It turns out that during the 1970s at the Rome Air Development Center (RADC was the primary research lab of the US Air Force) something of a golden age for empirical software engineering research occurred (compared to the following 25 years).

The ingredients necessary for great research came together at Rome during this decade: the US Department of Defense were spending huge amounts of money creating lots of software systems; the management at RADC understood the importance of measurement and analysis, and had the money to hire good consultants to do it.

Why did the volume of quality reports coming out of RADC decline in the 1980s (it closed in 1991)? I have no idea, perhaps the managers responsible for the great work moved on or priorities changed.

Ego and bluster is how software engineering research operated after the decline of Rome (I’m sure plenty of it occurred before and during Rome). A researcher or independent consultant had an idea about how they thought things worked (perhaps bolstered by a personal experience, not lots of data) and if their ego was big enough to think this idea was a good model of reality and they invest enough time blustering their way through workshop presentations and publishing papers, then the idea could become part of mainstream thinking in academia; no empirical evidence needed.

The start of the ego and bluster period could be said to be 1981, the year in which Software Engineering Economics by Barry Boehm was published, and 2008 as the end of the ego and bluster period (or at least the start of its decline) the year of publication of the 3rd edition of Applied Software Measurement by Capers Jones. Both books dress up tiny amounts of empirical data as ‘proof’ of the ideas being promoted.

Without measurement data researchers have to resort to bluster to hide the flimsy foundations of the claims being made, those with the biggest egos taking center stage. Commercial companies are loath to let outsiders measure what they are doing and very few measure what they are doing themselves (so even confidential data is rare). Most researchers moved onto other topics once they realised how little data was available or could be made available to them.

Around 2005, or so, the volume of papers using new empirical data started to grow and a trickle has now turned into a flood. Of course making use of empirical data does not prevent research papers being a complete waste of time and ego and bluster is still widely practiced (and not limited to software engineering).

While a variety of individuals and research groups around the world (sadly only individuals in the UK) are actively working on extracting and analysing open source systems, practical progress has been very slow. Researchers are still coming to grips with the basic characteristics of the data they are seeing.

The current legacy, in software engineering, of long standing beliefs (built on tiny datasets) is a big problem. Lots of researchers have not seen through the bluster and are spending lots of time and effort trying to accommodate the results they are obtaining with what are mistakenly taken to be ‘established’ theories. One example is “Program Evolution – Processes of Software Change” by Lehman and Belady, from the late 1970s. Researchers need to stop looking at Lehman’s ‘laws’ through rose tinted glasses; a modern paper making Lehman’s claims based on such a small set of measurements would be laughed.

Most of those now working with empirical data are students working towards a postgraduate degree, some of whom have gone on to get full-time research jobs. Unfortunately there are still many researchers applying the habits they acquired during the ego and bluster period; fit some old data using the latest fashionable technique, publish and quickly move on to the next fashionable technique. As Max Planck observed, science advances one funeral at a time.

• [DATASET SECTION]:
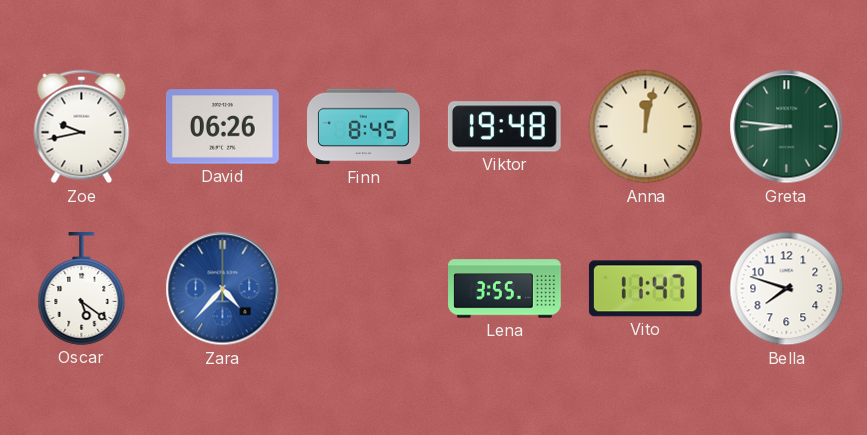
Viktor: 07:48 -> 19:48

• [ACTIONS TO TAKE]:
[1] Transcribe the part of the essay on software engineering research that opens with the words containing "Ego and bluster is how" and closes with "empirical evidence needed.".
[2] Answer these questions from the essay on software engineering research:
(a) In what year did the Rome Air Development Center close?
(b) Which book by Barry Boehm was published in 1981?
(c) Around what year did the volume of papers using new empirical data start to grow?
[3] Resume the essay on software engineering research after its final sentence and keep writing.
The material has no connection to the essay on software engineering research.

• [ANSWERS GIVEN]:
[1]
Ego and bluster is how software engineering research operated after the decline of Rome (I’m sure plenty of it occurred before and during Rome). A researcher or independent consultant had an idea about how they thought things worked (perhaps bolstered by a personal experience, not lots of data) and if their ego was big enough to think this idea was a good model of reality and they invest enough time blustering their way through workshop presentations and publishing papers, then the idea could become part of mainstream thinking in academia; no empirical evidence needed.

[2]
(a) 1991
(b) Software Engineering Economics
(c) Around 2005

[3]
What is the name should be given to this new period of software engineering research? We will probably have to wait many more years before things become clear.

Software Reliability is one report from the Rome period that is well worth checking out.

NASA sponsored research was hit and mostly miss. One very interesting sequence of experiments is documented in: Software reliability: Repetitive run experimentation and modeling and An experiment in software reliability.

Open source: monoculture is more desirable than portability

March 8, 2014 No comments

An oft repeated fable is that open source software is portable, all thanks to C and Unix. The reality is that open source lives in an environment that is evolving to become a monoculture that does not require portability, this is being driven by the law of the jungle.

First some background and history. Portability requires that source code have the same behavior on different platforms, or rather than programs built from that code have the same behavior, this requires that:

  • all compilers assign the same semantics to a given piece of code,
  • all operating systems include support the same set of libraries in the same way.

If you want portability across lots of compilers then Fortran has stood head and shoulders above the competition for decades. Now some C folk may point out that they have been compiling some large code base for decades, with few changes necessitated by compiler differences; yes this has been possible in certain niche markets where there is a dominant supplier who has a vested interest in not breaking customer code. C has a long history of widespread large variation in behavior of across compilers.

What about Cobol you ask? Cobol is all about data manipulation and unless you have data in the format expected by a Cobol program you have no need for that program. Nobody cares about portable Cobol programs unless they are also interested in portable data.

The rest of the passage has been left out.